### Source material
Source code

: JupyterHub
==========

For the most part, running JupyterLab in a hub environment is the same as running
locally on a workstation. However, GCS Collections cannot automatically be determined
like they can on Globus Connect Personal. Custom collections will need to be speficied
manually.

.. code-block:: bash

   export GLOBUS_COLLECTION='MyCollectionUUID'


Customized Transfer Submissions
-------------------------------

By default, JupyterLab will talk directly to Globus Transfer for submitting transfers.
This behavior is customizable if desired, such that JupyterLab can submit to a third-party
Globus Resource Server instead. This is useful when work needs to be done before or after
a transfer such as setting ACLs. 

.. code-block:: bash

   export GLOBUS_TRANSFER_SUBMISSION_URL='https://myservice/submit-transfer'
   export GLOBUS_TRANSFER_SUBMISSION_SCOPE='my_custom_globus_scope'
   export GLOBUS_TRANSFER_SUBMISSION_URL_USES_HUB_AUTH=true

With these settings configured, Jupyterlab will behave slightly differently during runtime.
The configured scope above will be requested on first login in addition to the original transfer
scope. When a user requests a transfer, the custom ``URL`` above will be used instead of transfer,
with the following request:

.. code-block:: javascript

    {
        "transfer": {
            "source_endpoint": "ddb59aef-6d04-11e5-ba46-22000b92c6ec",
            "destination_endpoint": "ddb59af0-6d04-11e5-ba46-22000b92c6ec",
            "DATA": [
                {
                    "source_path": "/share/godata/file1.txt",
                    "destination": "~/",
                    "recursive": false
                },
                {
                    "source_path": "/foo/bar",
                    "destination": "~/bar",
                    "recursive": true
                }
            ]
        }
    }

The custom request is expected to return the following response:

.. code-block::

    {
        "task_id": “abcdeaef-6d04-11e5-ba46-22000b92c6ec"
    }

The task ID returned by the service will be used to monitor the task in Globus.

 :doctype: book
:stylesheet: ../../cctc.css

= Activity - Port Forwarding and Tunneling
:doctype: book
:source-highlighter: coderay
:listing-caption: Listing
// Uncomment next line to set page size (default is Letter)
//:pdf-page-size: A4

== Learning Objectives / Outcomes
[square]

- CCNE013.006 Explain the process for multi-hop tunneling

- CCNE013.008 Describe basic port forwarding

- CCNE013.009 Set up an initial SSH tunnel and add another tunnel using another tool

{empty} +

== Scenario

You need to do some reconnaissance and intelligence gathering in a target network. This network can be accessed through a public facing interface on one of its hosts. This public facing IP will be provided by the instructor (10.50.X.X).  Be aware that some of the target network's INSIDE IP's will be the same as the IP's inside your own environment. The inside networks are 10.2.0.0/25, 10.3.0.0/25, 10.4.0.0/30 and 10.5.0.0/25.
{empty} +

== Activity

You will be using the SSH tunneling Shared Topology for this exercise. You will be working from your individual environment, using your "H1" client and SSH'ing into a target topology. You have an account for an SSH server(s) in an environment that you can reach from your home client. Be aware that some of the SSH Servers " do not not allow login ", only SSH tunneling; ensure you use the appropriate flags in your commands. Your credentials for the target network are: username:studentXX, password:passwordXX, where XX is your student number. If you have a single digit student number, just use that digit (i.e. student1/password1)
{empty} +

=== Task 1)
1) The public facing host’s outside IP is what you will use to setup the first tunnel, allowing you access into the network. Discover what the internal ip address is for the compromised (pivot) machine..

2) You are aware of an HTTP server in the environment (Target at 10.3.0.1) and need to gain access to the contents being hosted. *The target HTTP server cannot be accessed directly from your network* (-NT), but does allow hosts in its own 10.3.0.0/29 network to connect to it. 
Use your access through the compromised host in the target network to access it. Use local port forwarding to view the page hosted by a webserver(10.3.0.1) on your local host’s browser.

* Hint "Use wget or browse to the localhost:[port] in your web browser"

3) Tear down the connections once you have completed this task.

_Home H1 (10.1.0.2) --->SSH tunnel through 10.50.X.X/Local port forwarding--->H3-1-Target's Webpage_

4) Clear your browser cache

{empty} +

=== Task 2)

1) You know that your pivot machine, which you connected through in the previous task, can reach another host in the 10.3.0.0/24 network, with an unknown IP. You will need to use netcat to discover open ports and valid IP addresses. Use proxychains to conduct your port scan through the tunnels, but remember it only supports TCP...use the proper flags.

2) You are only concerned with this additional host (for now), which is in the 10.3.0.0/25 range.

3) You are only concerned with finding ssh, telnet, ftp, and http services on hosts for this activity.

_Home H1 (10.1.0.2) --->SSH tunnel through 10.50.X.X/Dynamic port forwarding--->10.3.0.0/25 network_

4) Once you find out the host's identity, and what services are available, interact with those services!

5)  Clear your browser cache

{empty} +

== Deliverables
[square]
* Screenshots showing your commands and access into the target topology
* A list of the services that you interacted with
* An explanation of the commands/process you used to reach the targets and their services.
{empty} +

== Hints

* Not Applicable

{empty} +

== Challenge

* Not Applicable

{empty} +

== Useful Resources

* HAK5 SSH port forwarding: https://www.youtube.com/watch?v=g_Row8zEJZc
######
Your goal -
Every line in the data above has to be retyped exactly.

Solution to the exercise -
Source code

: JupyterHub
==========

For the most part, running JupyterLab in a hub environment is the same as running
locally on a workstation. However, GCS Collections cannot automatically be determined
like they can on Globus Connect Personal. Custom collections will need to be speficied
manually.

.. code-block:: bash

   export GLOBUS_COLLECTION='MyCollectionUUID'


Customized Transfer Submissions
-------------------------------

By default, JupyterLab will talk directly to Globus Transfer for submitting transfers.
This behavior is customizable if desired, such that JupyterLab can submit to a third-party
Globus Resource Server instead. This is useful when work needs to be done before or after
a transfer such as setting ACLs. 

.. code-block:: bash

   export GLOBUS_TRANSFER_SUBMISSION_URL='https://myservice/submit-transfer'
   export GLOBUS_TRANSFER_SUBMISSION_SCOPE='my_custom_globus_scope'
   export GLOBUS_TRANSFER_SUBMISSION_URL_USES_HUB_AUTH=true

With these settings configured, Jupyterlab will behave slightly differently during runtime.
The configured scope above will be requested on first login in addition to the original transfer
scope. When a user requests a transfer, the custom ``URL`` above will be used instead of transfer,
with the following request:

.. code-block:: javascript

    {
        "transfer": {
            "source_endpoint": "ddb59aef-6d04-11e5-ba46-22000b92c6ec",
            "destination_endpoint": "ddb59af0-6d04-11e5-ba46-22000b92c6ec",
            "DATA": [
                {
                    "source_path": "/share/godata/file1.txt",
                    "destination": "~/",
                    "recursive": false
                },
                {
                    "source_path": "/foo/bar",
                    "destination": "~/bar",
                    "recursive": true
                }
            ]
        }
    }

The custom request is expected to return the following response:

.. code-block::

    {
        "task_id": “abcdeaef-6d04-11e5-ba46-22000b92c6ec"
    }

The task ID returned by the service will be used to monitor the task in Globus.

 :doctype: book
:stylesheet: ../../cctc.css

= Activity - Port Forwarding and Tunneling
:doctype: book
:source-highlighter: coderay
:listing-caption: Listing
// Uncomment next line to set page size (default is Letter)
//:pdf-page-size: A4

== Learning Objectives / Outcomes
[square]

- CCNE013.006 Explain the process for multi-hop tunneling

- CCNE013.008 Describe basic port forwarding

- CCNE013.009 Set up an initial SSH tunnel and add another tunnel using another tool

{empty} +

== Scenario

You need to do some reconnaissance and intelligence gathering in a target network. This network can be accessed through a public facing interface on one of its hosts. This public facing IP will be provided by the instructor (10.50.X.X).  Be aware that some of the target network's INSIDE IP's will be the same as the IP's inside your own environment. The inside networks are 10.2.0.0/25, 10.3.0.0/25, 10.4.0.0/30 and 10.5.0.0/25.
{empty} +

== Activity

You will be using the SSH tunneling Shared Topology for this exercise. You will be working from your individual environment, using your "H1" client and SSH'ing into a target topology. You have an account for an SSH server(s) in an environment that you can reach from your home client. Be aware that some of the SSH Servers " do not not allow login ", only SSH tunneling; ensure you use the appropriate flags in your commands. Your credentials for the target network are: username:studentXX, password:passwordXX, where XX is your student number. If you have a single digit student number, just use that digit (i.e. student1/password1)
{empty} +

=== Task 1)
1) The public facing host’s outside IP is what you will use to setup the first tunnel, allowing you access into the network. Discover what the internal ip address is for the compromised (pivot) machine..

2) You are aware of an HTTP server in the environment (Target at 10.3.0.1) and need to gain access to the contents being hosted. *The target HTTP server cannot be accessed directly from your network* (-NT), but does allow hosts in its own 10.3.0.0/29 network to connect to it. 
Use your access through the compromised host in the target network to access it. Use local port forwarding to view the page hosted by a webserver(10.3.0.1) on your local host’s browser.

* Hint "Use wget or browse to the localhost:[port] in your web browser"

3) Tear down the connections once you have completed this task.

_Home H1 (10.1.0.2) --->SSH tunnel through 10.50.X.X/Local port forwarding--->H3-1-Target's Webpage_

4) Clear your browser cache

{empty} +

=== Task 2)

1) You know that your pivot machine, which you connected through in the previous task, can reach another host in the 10.3.0.0/24 network, with an unknown IP. You will need to use netcat to discover open ports and valid IP addresses. Use proxychains to conduct your port scan through the tunnels, but remember it only supports TCP...use the proper flags.

2) You are only concerned with this additional host (for now), which is in the 10.3.0.0/25 range.

3) You are only concerned with finding ssh, telnet, ftp, and http services on hosts for this activity.

_Home H1 (10.1.0.2) --->SSH tunnel through 10.50.X.X/Dynamic port forwarding--->10.3.0.0/25 network_

4) Once you find out the host's identity, and what services are available, interact with those services!

5)  Clear your browser cache

{empty} +

== Deliverables
[square]
* Screenshots showing your commands and access into the target topology
* A list of the services that you interacted with
* An explanation of the commands/process you used to reach the targets and their services.
{empty} +

== Hints

* Not Applicable

{empty} +

== Challenge

* Not Applicable

{empty} +

== Useful Resources

* HAK5 SSH port forwarding: https://www.youtube.com/watch?v=g_Row8zEJZc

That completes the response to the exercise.